> **Exercise goal**
Both the line below containing "9: (433, 178, 7.23)" and the line containing "34: (516, 187, 1.08)", along with every line between them, should be repeated exactly; no other line belongs in the answer.

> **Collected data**

......

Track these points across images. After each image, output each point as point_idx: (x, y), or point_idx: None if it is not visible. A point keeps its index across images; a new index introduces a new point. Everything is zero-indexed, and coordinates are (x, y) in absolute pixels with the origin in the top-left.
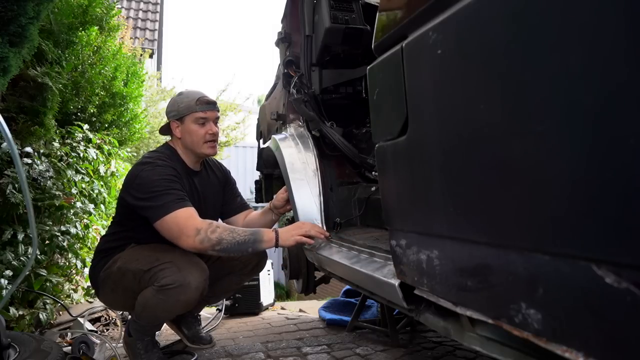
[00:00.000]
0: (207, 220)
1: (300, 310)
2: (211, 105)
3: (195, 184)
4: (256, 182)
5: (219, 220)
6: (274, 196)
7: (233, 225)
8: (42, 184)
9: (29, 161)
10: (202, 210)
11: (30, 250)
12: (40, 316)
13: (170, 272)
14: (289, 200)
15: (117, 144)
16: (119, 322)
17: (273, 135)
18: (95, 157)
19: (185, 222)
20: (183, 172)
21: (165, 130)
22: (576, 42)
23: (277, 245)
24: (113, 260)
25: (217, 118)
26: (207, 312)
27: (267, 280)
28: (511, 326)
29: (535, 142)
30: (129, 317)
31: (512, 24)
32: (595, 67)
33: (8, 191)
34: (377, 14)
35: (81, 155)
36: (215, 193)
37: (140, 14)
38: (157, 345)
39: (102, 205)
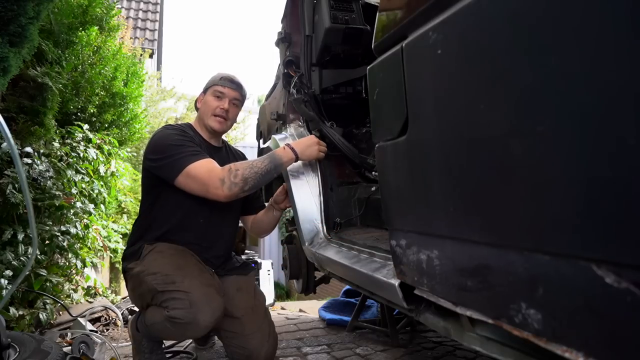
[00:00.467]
0: (224, 167)
1: (300, 310)
2: (234, 84)
3: (212, 155)
4: None
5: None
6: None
7: (249, 223)
8: (42, 184)
9: (29, 161)
10: None
11: (30, 250)
12: (40, 316)
13: (181, 305)
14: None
15: (117, 144)
16: (119, 322)
17: (273, 135)
18: (95, 157)
19: (208, 175)
20: (200, 142)
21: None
22: (577, 42)
23: (297, 160)
24: (138, 256)
25: (237, 99)
26: None
27: (267, 280)
28: (511, 326)
29: (535, 142)
30: (133, 306)
31: (512, 24)
32: (596, 66)
33: (8, 191)
34: (377, 14)
35: (81, 155)
36: None
37: (140, 14)
38: (161, 346)
39: (102, 205)
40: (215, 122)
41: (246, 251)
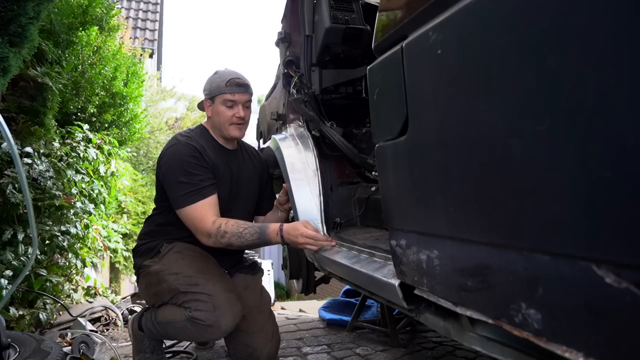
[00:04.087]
0: (216, 223)
1: (300, 310)
2: (242, 87)
3: (228, 161)
4: None
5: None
6: (277, 195)
7: (259, 222)
8: (42, 184)
9: (29, 161)
10: (234, 190)
11: (30, 250)
12: (40, 316)
13: (205, 307)
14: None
15: (117, 144)
16: (119, 322)
17: (273, 135)
18: (95, 157)
19: (199, 223)
20: (213, 148)
21: (201, 106)
22: (576, 42)
23: (284, 244)
24: (155, 253)
25: (248, 101)
26: None
27: (267, 280)
28: (511, 326)
29: (535, 142)
30: (133, 306)
31: (511, 24)
32: (595, 66)
33: (8, 191)
34: (377, 14)
35: (81, 155)
36: (250, 178)
37: (140, 14)
38: (162, 346)
39: (102, 205)
40: (235, 130)
41: (246, 251)
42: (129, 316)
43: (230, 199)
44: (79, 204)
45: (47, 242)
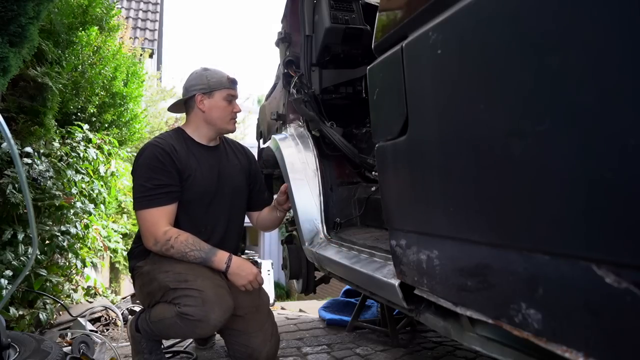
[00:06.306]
0: (167, 234)
1: (300, 310)
2: (236, 84)
3: (208, 159)
4: None
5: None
6: (275, 195)
7: (254, 219)
8: (42, 184)
9: (29, 161)
10: (215, 186)
11: (30, 250)
12: (40, 316)
13: (194, 302)
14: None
15: (117, 144)
16: (119, 322)
17: (273, 135)
18: (95, 157)
19: (149, 228)
20: (187, 148)
21: (175, 108)
22: (575, 42)
23: (226, 277)
24: (147, 255)
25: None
26: None
27: (267, 280)
28: (511, 326)
29: (535, 142)
30: (133, 306)
31: (511, 24)
32: (595, 66)
33: (8, 191)
34: (377, 14)
35: (81, 155)
36: (234, 173)
37: (140, 14)
38: (160, 346)
39: (102, 205)
40: (234, 125)
41: (246, 251)
42: (129, 316)
43: (212, 195)
44: (79, 204)
45: (47, 242)
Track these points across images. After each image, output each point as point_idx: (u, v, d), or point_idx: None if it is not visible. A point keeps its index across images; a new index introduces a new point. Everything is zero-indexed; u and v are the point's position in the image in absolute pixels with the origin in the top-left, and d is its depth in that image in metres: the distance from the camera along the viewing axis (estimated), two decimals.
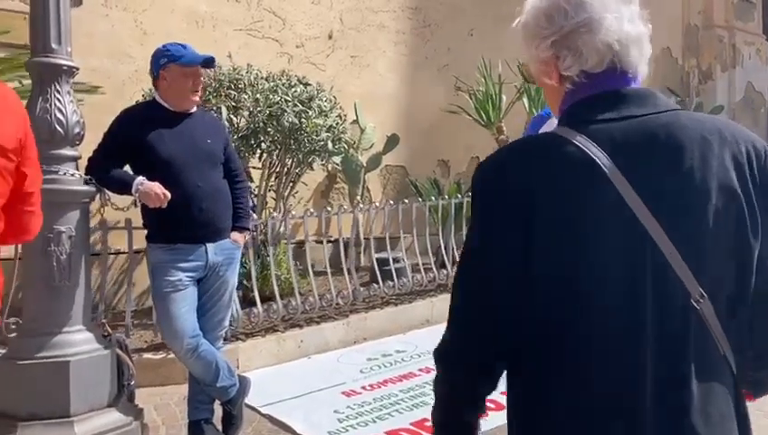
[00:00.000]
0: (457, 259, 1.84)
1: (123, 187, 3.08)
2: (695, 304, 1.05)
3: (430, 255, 6.05)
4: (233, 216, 3.32)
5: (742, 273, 1.10)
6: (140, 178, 3.04)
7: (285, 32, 6.77)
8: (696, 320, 1.06)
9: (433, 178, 7.23)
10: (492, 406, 1.24)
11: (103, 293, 4.54)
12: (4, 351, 3.01)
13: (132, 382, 3.41)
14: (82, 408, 2.84)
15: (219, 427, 3.31)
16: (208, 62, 3.20)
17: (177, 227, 3.11)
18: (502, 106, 7.39)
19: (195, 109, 3.28)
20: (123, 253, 4.79)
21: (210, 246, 3.18)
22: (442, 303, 5.60)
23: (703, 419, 1.05)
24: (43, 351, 2.82)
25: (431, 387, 1.20)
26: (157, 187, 3.01)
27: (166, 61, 3.16)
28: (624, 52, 1.13)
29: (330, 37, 7.11)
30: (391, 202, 5.99)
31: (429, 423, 1.25)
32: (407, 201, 6.01)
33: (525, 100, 7.38)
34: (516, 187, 1.08)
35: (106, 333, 3.47)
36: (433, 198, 6.44)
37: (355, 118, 6.74)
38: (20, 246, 3.37)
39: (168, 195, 3.01)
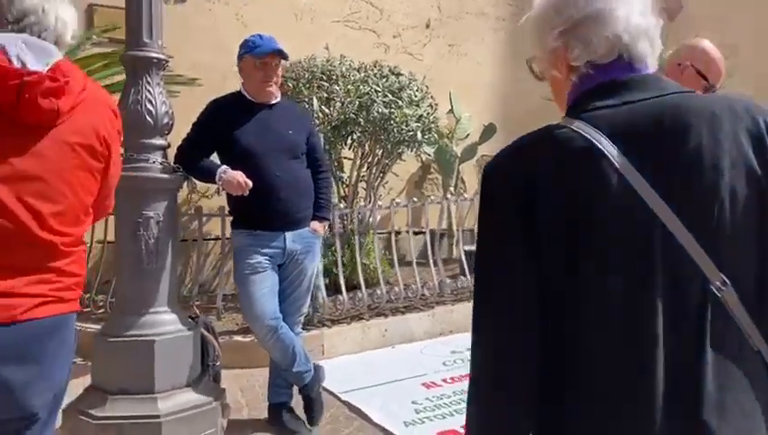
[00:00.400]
0: None
1: (208, 175, 3.20)
2: (716, 292, 0.99)
3: None
4: (314, 205, 3.37)
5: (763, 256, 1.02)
6: (224, 168, 3.16)
7: (382, 22, 6.80)
8: (719, 308, 0.99)
9: None
10: None
11: (199, 277, 4.75)
12: (96, 326, 3.21)
13: (217, 363, 3.55)
14: (166, 385, 2.98)
15: (300, 412, 3.39)
16: (278, 53, 3.24)
17: (257, 214, 3.22)
18: None
19: (278, 99, 3.34)
20: (218, 239, 4.99)
21: (289, 234, 3.26)
22: None
23: (717, 412, 0.98)
24: (131, 329, 2.98)
25: None
26: (239, 175, 3.11)
27: (242, 52, 3.25)
28: (633, 43, 1.10)
29: (427, 26, 7.08)
30: None
31: None
32: None
33: None
34: (518, 183, 1.05)
35: (194, 316, 3.65)
36: None
37: (450, 108, 6.68)
38: (111, 230, 3.57)
39: (250, 183, 3.11)
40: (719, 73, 2.62)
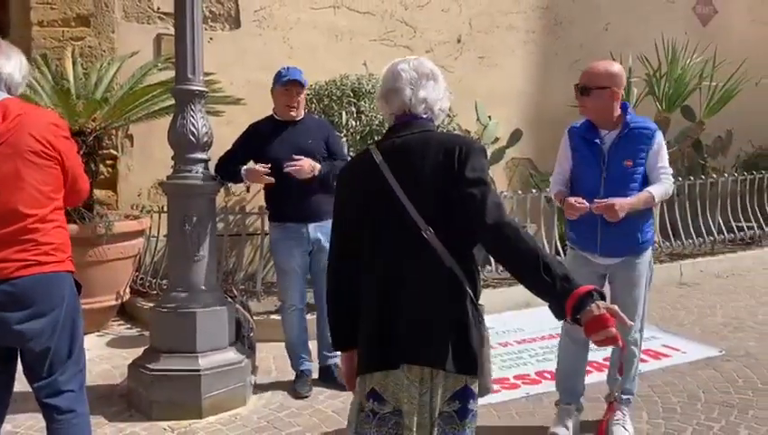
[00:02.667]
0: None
1: (234, 176, 4.06)
2: (424, 234, 1.96)
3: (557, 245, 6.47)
4: None
5: (451, 217, 1.98)
6: (243, 168, 4.00)
7: (416, 39, 7.48)
8: (427, 243, 1.97)
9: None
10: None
11: (241, 265, 5.59)
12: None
13: (252, 334, 4.39)
14: (205, 347, 3.81)
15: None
16: (296, 82, 4.04)
17: (285, 210, 4.05)
18: (631, 100, 7.54)
19: (302, 117, 4.15)
20: (257, 234, 5.83)
21: (311, 225, 4.03)
22: None
23: (413, 299, 2.00)
24: (178, 304, 3.83)
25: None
26: (258, 166, 3.94)
27: (274, 82, 4.08)
28: (413, 106, 2.03)
29: (458, 41, 7.71)
30: (519, 192, 6.58)
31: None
32: (534, 191, 6.54)
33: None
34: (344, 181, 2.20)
35: (232, 296, 4.48)
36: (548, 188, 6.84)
37: (477, 116, 7.30)
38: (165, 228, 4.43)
39: (264, 169, 3.91)
40: (582, 77, 3.26)
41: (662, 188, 3.24)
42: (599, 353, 4.17)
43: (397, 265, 2.00)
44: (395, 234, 2.01)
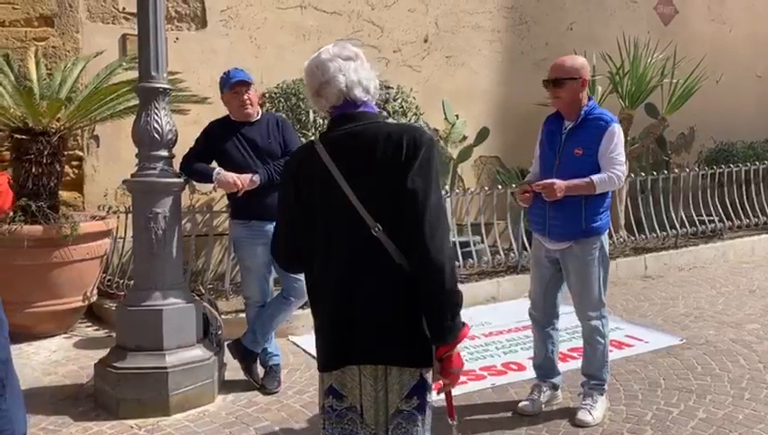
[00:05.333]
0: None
1: (205, 177, 4.04)
2: (374, 232, 1.93)
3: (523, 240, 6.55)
4: None
5: (400, 213, 1.93)
6: (218, 169, 3.99)
7: (383, 39, 7.53)
8: (378, 242, 1.94)
9: (520, 168, 7.69)
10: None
11: (209, 264, 5.59)
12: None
13: (219, 332, 4.38)
14: (172, 344, 3.81)
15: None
16: (242, 82, 4.04)
17: (250, 208, 4.02)
18: (596, 97, 7.65)
19: (258, 116, 4.13)
20: (226, 234, 5.83)
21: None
22: (508, 283, 6.15)
23: (366, 298, 1.96)
24: (144, 301, 3.83)
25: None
26: (231, 176, 3.93)
27: (220, 87, 4.12)
28: (350, 91, 1.97)
29: (425, 41, 7.78)
30: (486, 188, 6.67)
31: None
32: (500, 187, 6.64)
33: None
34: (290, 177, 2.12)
35: (200, 294, 4.48)
36: (514, 184, 6.93)
37: (444, 115, 7.38)
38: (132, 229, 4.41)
39: (244, 181, 3.91)
40: (552, 71, 3.41)
41: (605, 176, 3.34)
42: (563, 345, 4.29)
43: (349, 264, 1.96)
44: (345, 232, 1.96)
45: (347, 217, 1.95)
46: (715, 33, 9.61)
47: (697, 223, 7.66)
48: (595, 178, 3.29)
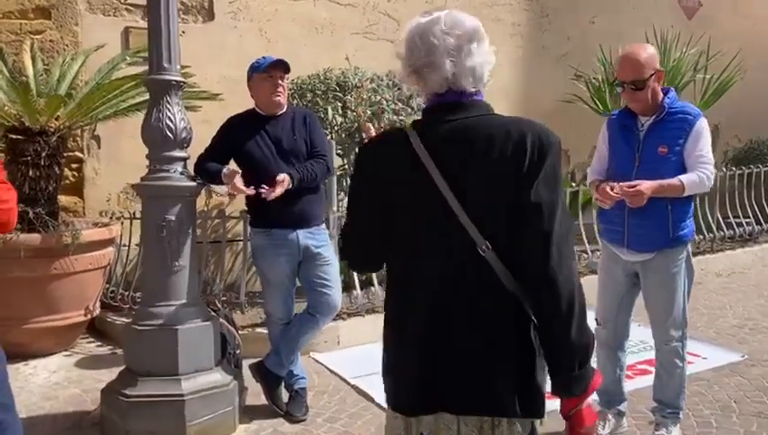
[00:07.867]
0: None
1: (214, 177, 3.58)
2: (480, 251, 1.52)
3: None
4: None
5: (513, 229, 1.52)
6: (226, 168, 3.53)
7: (400, 32, 7.10)
8: (484, 263, 1.52)
9: None
10: None
11: (221, 274, 5.17)
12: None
13: (238, 351, 3.95)
14: (188, 368, 3.38)
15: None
16: (281, 63, 3.57)
17: (270, 214, 3.54)
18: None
19: (284, 109, 3.70)
20: (239, 240, 5.40)
21: (301, 231, 3.59)
22: None
23: (468, 329, 1.55)
24: (156, 319, 3.40)
25: None
26: (236, 178, 3.47)
27: (250, 73, 3.61)
28: (458, 81, 1.54)
29: None
30: None
31: None
32: None
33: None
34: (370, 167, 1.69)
35: (215, 309, 4.05)
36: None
37: None
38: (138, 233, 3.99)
39: (240, 186, 3.45)
40: (628, 70, 2.90)
41: (694, 177, 2.91)
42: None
43: (444, 291, 1.56)
44: (439, 249, 1.56)
45: (442, 229, 1.55)
46: (740, 28, 9.22)
47: (734, 226, 7.26)
48: (684, 178, 2.88)
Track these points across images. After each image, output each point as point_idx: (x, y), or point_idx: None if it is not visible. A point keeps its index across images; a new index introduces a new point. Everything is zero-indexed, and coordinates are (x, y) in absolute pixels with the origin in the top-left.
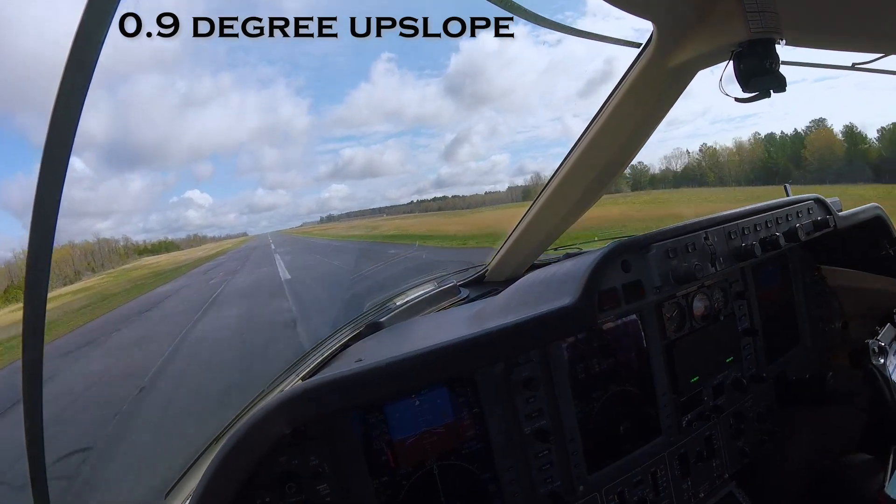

......

> **Result of this task**
9: (433, 178, 7.23)
10: (492, 406, 1.24)
11: (103, 293, 4.54)
12: (4, 351, 3.01)
13: (132, 382, 3.41)
14: (82, 408, 2.84)
15: (219, 427, 3.31)
16: (208, 62, 3.20)
17: (177, 227, 3.11)
18: (502, 106, 7.39)
19: (195, 109, 3.28)
20: (123, 253, 4.79)
21: (210, 246, 3.18)
22: (442, 303, 5.60)
23: (703, 419, 1.05)
24: (43, 351, 2.82)
25: (431, 387, 1.20)
26: (157, 187, 3.01)
27: (166, 61, 3.16)
28: (624, 52, 1.13)
29: (330, 37, 7.11)
30: (391, 202, 5.99)
31: (429, 423, 1.25)
32: (407, 201, 6.01)
33: (525, 100, 7.38)
34: (516, 187, 1.08)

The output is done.